The room was brightly lit by a lamp. A naked girl of around fifteen was splayed out on the floor, her arms and the inside of her thighs sheathed in blood. A thatch of hair had fallen over her face. A man in a black uniform knelt hunched over her, knife in hand. Kamil couldn’t see his face, but he knew. Vahid raised a fistful of the girl’s hair and cut it off. She moaned and turned her head.
Vahid wrapped the hair in a piece of cloth and slipped it into his jacket pocket. Then he turned his attention back to the girl, as if wondering what to do next.
Kamil thought furiously. How could he save the girl with an army of Kurds at the doorstep? He drew his pistol and hoisted himself through the window. He landed on his feet, gun aimed at Vahid. The Akrep commander was still on his knees. His gun was pointed at the girl’s temple.

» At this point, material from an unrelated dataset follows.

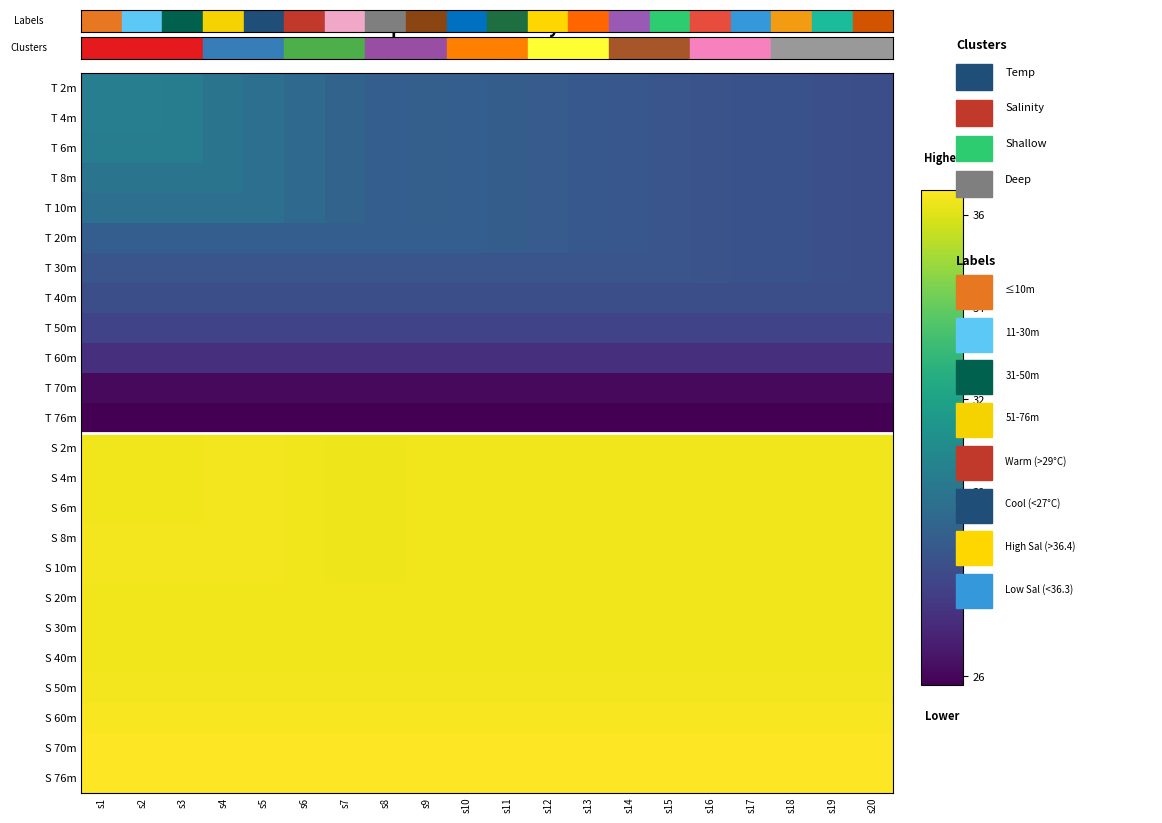

The 4m series shows 43.0 at s11. True or false?

False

“You are so predictable, Kamil Pasha.” Vahid smiled. “Look.” Vahid ran his free hand over the girl’s breasts and then, to Kamil’s outrage, plunged it between her legs. She bucked but seemed unable to move. Kamil wondered if she was drugged. As long as Vahid had his revolver pointed at the girl’s head, he could do nothing.
“Would you like a turn?” Vahid grinned at him. “No?” He moved the gun from the girl’s head but kept it trained on her body. “That’s too bad.” Vahid shoved the mouth of the revolver between the girl’s legs. “Because no one will know whether you did or not.”